Statisical Confusion

Alternate Title: Girl looks to be deeply impressed by mathmatical wizard.

Here’s the situation. This looks much better in flow chart form, but I will do my best with text.

                                   Group A<---Total Group N(t)---->Group B
                                    |        |                                          |        |
                                    X(1) Y(1)                                     X(2)   Y(2)

Of the total group, N(t), some fall into Group A and some fall into Group B. Of these two groups, part of them, X(1), answer ‘yes’ to a question. Another part, X(2), also answers ‘yes’ to a question (or rather, 600 questions, but that is another tale of woe and spreadsheets). The Y variables are the proportion that answer ‘no’ to the question. There are no other options.

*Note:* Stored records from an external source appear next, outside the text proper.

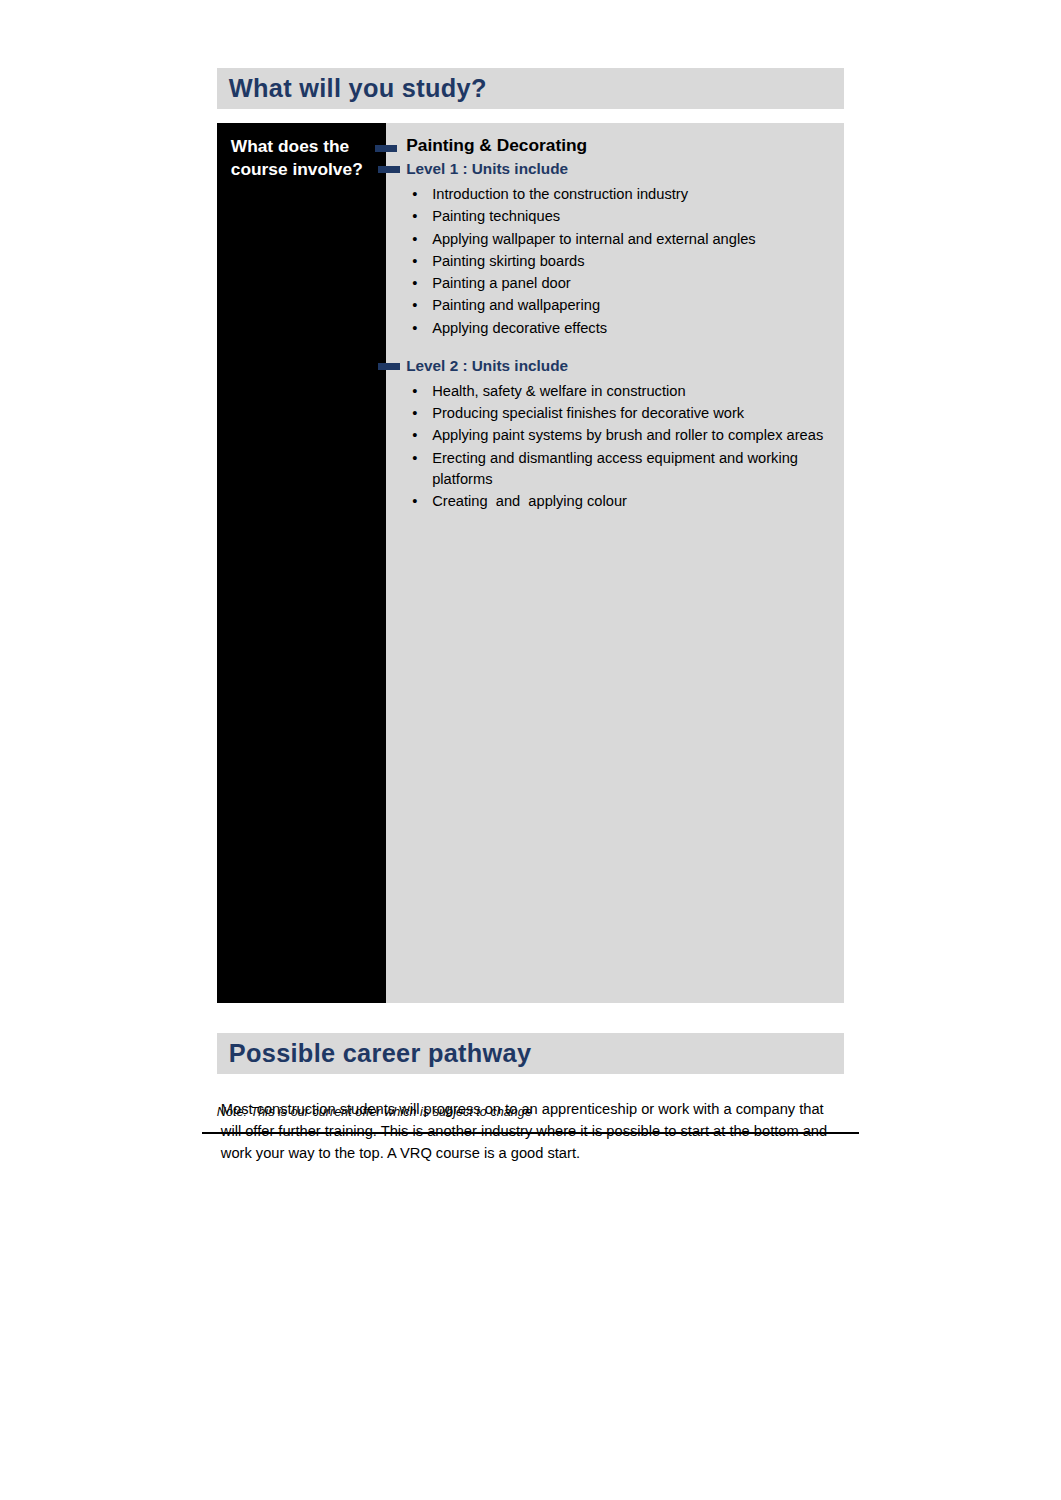What will you study?
| What does the course involve? | Painting & Decorating Level 1 : Units include Introduction to the construction industry Painting techniques Applying wallpaper to internal and external angles Painting skirting boards Painting a panel door Painting and wallpapering Applying decorative effects Level 2 : Units include Health, safety & welfare in construction Producing specialist finishes for decorative work Applying paint systems by brush and roller to complex areas Erecting and dismantling access equipment and working platforms Creating and applying colour |
Possible career pathway
Most construction students will progress on to an apprenticeship or work with a company that will offer further training. This is another industry where it is possible to start at the bottom and work your way to the top. A VRQ course is a good start.
Note: This is our current offer which is subject to change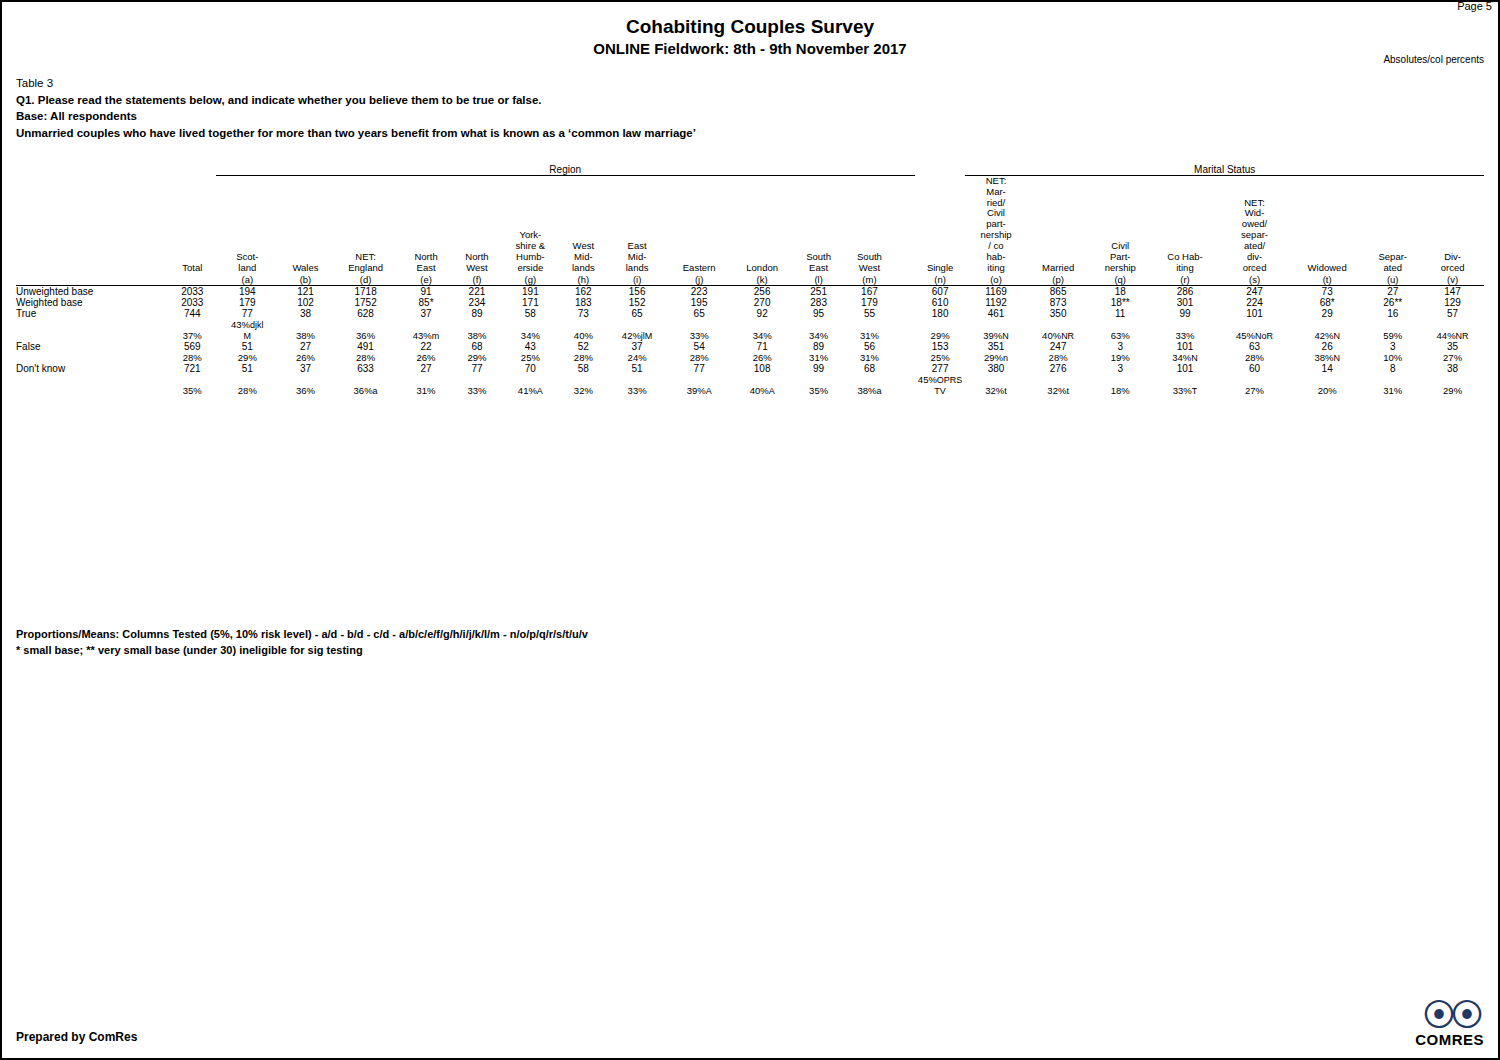Page 5
Cohabiting Couples Survey
ONLINE Fieldwork: 8th - 9th November 2017
Absolutes/col percents
Table 3
Q1. Please read the statements below, and indicate whether you believe them to be true or false.
Base: All respondents
Unmarried couples who have lived together for more than two years benefit from what is known as a ‘common law marriage’
| | | Region | | Marital Status |
| | Total | Scot- land | Wales | NET: England | North East | North West | York- shire & Humb- erside | West Mid- lands | East Mid- lands | Eastern | London | South East | South West | | Single | NET: Mar- ried/ Civil part- nership / co hab- iting | Married | Civil Part- nership | Co Hab- iting | NET: Wid- owed/ separ- ated/ div- orced | Widowed | Separ- ated | Div- orced |
| | | (a) | (b) | (d) | (e) | (f) | (g) | (h) | (i) | (j) | (k) | (l) | (m) | | (n) | (o) | (p) | (q) | (r) | (s) | (t) | (u) | (v) |
| Unweighted base | 2033 | 194 | 121 | 1718 | 91 | 221 | 191 | 162 | 156 | 223 | 256 | 251 | 167 | | 607 | 1169 | 865 | 18 | 286 | 247 | 73 | 27 | 147 |
| Weighted base | 2033 | 179 | 102 | 1752 | 85* | 234 | 171 | 183 | 152 | 195 | 270 | 283 | 179 | | 610 | 1192 | 873 | 18** | 301 | 224 | 68* | 26** | 129 |
| True | 744 | 77 | 38 | 628 | 37 | 89 | 58 | 73 | 65 | 65 | 92 | 95 | 55 | | 180 | 461 | 350 | 11 | 99 | 101 | 29 | 16 | 57 |
| | 37% | 43% djkl M | 38% | 36% | 43% m | 38% | 34% | 40% | 42% jlM | 33% | 34% | 34% | 31% | | 29% | 39% N | 40% NR | 63% | 33% | 45% NoR | 42% N | 59% | 44% NR |
| False | 569 | 51 | 27 | 491 | 22 | 68 | 43 | 52 | 37 | 54 | 71 | 89 | 56 | | 153 | 351 | 247 | 3 | 101 | 63 | 26 | 3 | 35 |
| | 28% | 29% | 26% | 28% | 26% | 29% | 25% | 28% | 24% | 28% | 26% | 31% | 31% | | 25% | 29% n | 28% | 19% | 34% N | 28% | 38% N | 10% | 27% |
| Don't know | 721 | 51 | 37 | 633 | 27 | 77 | 70 | 58 | 51 | 77 | 108 | 99 | 68 | | 277 | 380 | 276 | 3 | 101 | 60 | 14 | 8 | 38 |
| | 35% | 28% | 36% | 36% a | 31% | 33% | 41% A | 32% | 33% | 39% A | 40% A | 35% | 38% a | | 45% OPRS TV | 32% t | 32% t | 18% | 33% T | 27% | 20% | 31% | 29% |
Proportions/Means: Columns Tested (5%, 10% risk level) - a/d - b/d - c/d - a/b/c/e/f/g/h/i/j/k/l/m - n/o/p/q/r/s/t/u/v
* small base; ** very small base (under 30) ineligible for sig testing
Prepared by ComRes
⦿⦿
COMRES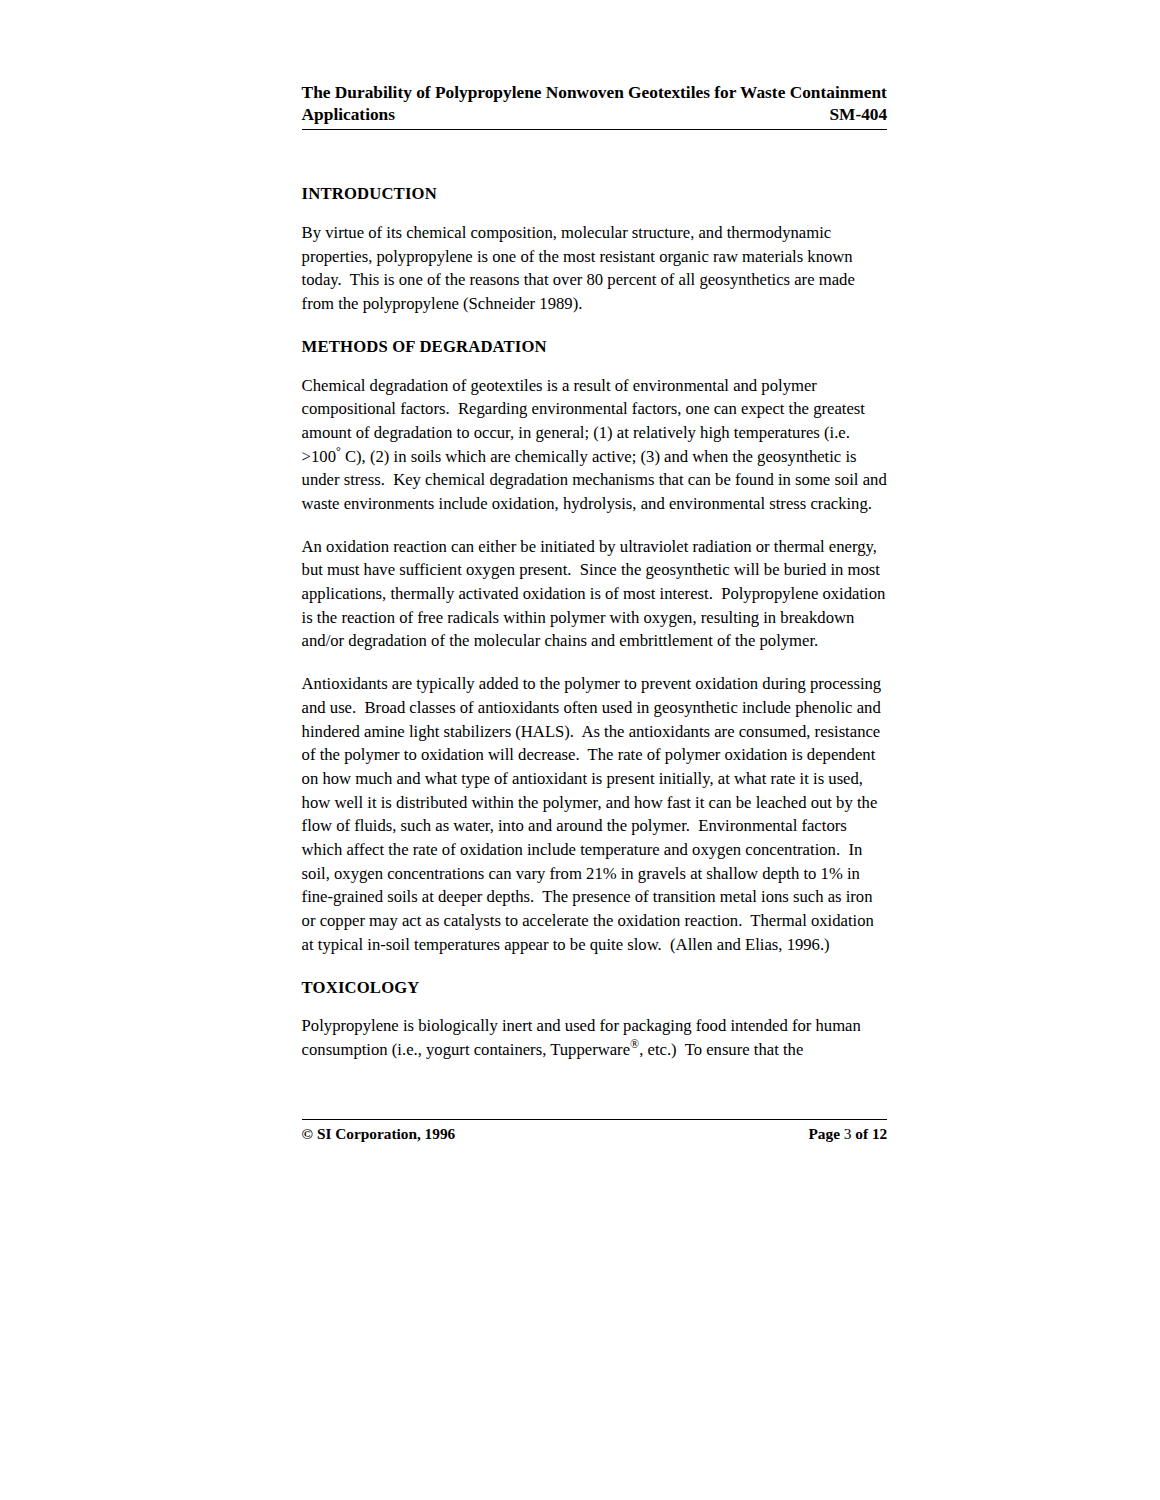The Durability of Polypropylene Nonwoven Geotextiles for Waste Containment
Applications SM-404
INTRODUCTION
By virtue of its chemical composition, molecular structure, and thermodynamic properties, polypropylene is one of the most resistant organic raw materials known today. This is one of the reasons that over 80 percent of all geosynthetics are made from the polypropylene (Schneider 1989).
METHODS OF DEGRADATION
Chemical degradation of geotextiles is a result of environmental and polymer compositional factors. Regarding environmental factors, one can expect the greatest amount of degradation to occur, in general; (1) at relatively high temperatures (i.e. >100° C), (2) in soils which are chemically active; (3) and when the geosynthetic is under stress. Key chemical degradation mechanisms that can be found in some soil and waste environments include oxidation, hydrolysis, and environmental stress cracking.
An oxidation reaction can either be initiated by ultraviolet radiation or thermal energy, but must have sufficient oxygen present. Since the geosynthetic will be buried in most applications, thermally activated oxidation is of most interest. Polypropylene oxidation is the reaction of free radicals within polymer with oxygen, resulting in breakdown and/or degradation of the molecular chains and embrittlement of the polymer.
Antioxidants are typically added to the polymer to prevent oxidation during processing and use. Broad classes of antioxidants often used in geosynthetic include phenolic and hindered amine light stabilizers (HALS). As the antioxidants are consumed, resistance of the polymer to oxidation will decrease. The rate of polymer oxidation is dependent on how much and what type of antioxidant is present initially, at what rate it is used, how well it is distributed within the polymer, and how fast it can be leached out by the flow of fluids, such as water, into and around the polymer. Environmental factors which affect the rate of oxidation include temperature and oxygen concentration. In soil, oxygen concentrations can vary from 21% in gravels at shallow depth to 1% in fine-grained soils at deeper depths. The presence of transition metal ions such as iron or copper may act as catalysts to accelerate the oxidation reaction. Thermal oxidation at typical in-soil temperatures appear to be quite slow. (Allen and Elias, 1996.)
TOXICOLOGY
Polypropylene is biologically inert and used for packaging food intended for human consumption (i.e., yogurt containers, Tupperware®, etc.) To ensure that the
© SI Corporation, 1996 Page 3 of 12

My questions here are (1) What is the p-value for X(1) vs Y(1)? and (2) What is the P-value for X(1) vs X(2)?

I tried to use a chi-squared test, but I wasn’t sure how to determine the expected values, my data is stuff like “did you use lotion A? did you use soap B?” as well as basic demographical data.

The other situation I’m looking at is:

                       a(1) Group A <---Total Group N(s) --> b(1) Group B

In this situation, N(s) is a subgroup of N(t). For example, N(s) would be how many African Americans answered yes to Question X in Group A vs Group B. I’m also trying to determine the p-value for this situation.

My n is well over 50 for Total Group, although possibly n<50 for some of the subgroups. Which also confuses me…I can’t use the Fisher exact is n<50, right?

Essentially, I’m not sure which method I should use to calcuate my p-values. I’ve been looking and reading some materials, but I’m very concerned I will chose the wrong test.

And before anyone gets the wrong idea, this isn’t a marketing study of some kind. If I had some kind of corporate funding (or hell, any kind of funding) I would track down an actual statistician to help me out. Life isn’t quite that kind though.

Thank you to anyone who replies.

Darn. That didn’t work. Okay, just pretend X(1) and Y(1) are subgroups of Group A and X(2) and Y(2) are subgroups of Group B. If it was a flow sheet, little arrows would connect them together.

Sorry… :frowning:

  1. How can we figure out a p-value without the data? Experimental results have a p-value, not an experimental setup.

  2. I’ve read it three times, but I still don’t understand what your setup is. All I can tell is that you asked a lot of yes-no questions to some overlapping groups. Maybe a little less algebra and a few more specific nouns?

  1. Oh…I don’t want you to do my work for me. I really do have quite a few of these things to calculate. I was just hoping for some suggestions regarding Chi2 vs Fisher vs T-tests. I can throw around some example numbers if that would be helpful?

  2. Hmm. Okay, well I can give it a try. Let’s say 500 people are in Total Group. 300 of them are then part of Group A and 200 are part of Group B. Then the Total Group is posed a question, like…do you like soup? Part of Group A likes soup and part of Grou B likes soup. Everyone else is anti-soup. So, how do I determine the p-values if the soup-loving subset of Group A is significant and if the p-value of the soup-lovers of Group A v Group B is significant?

The second scenero is only the soup lovers. How many of the soup-lovers are over 40? How many use lotion B? is any of this significant?

Does this help?

Thanks, that helps a lot. In your soup scenario, what are you trying to figure out? Is it whether Group A likes soup more than Group B?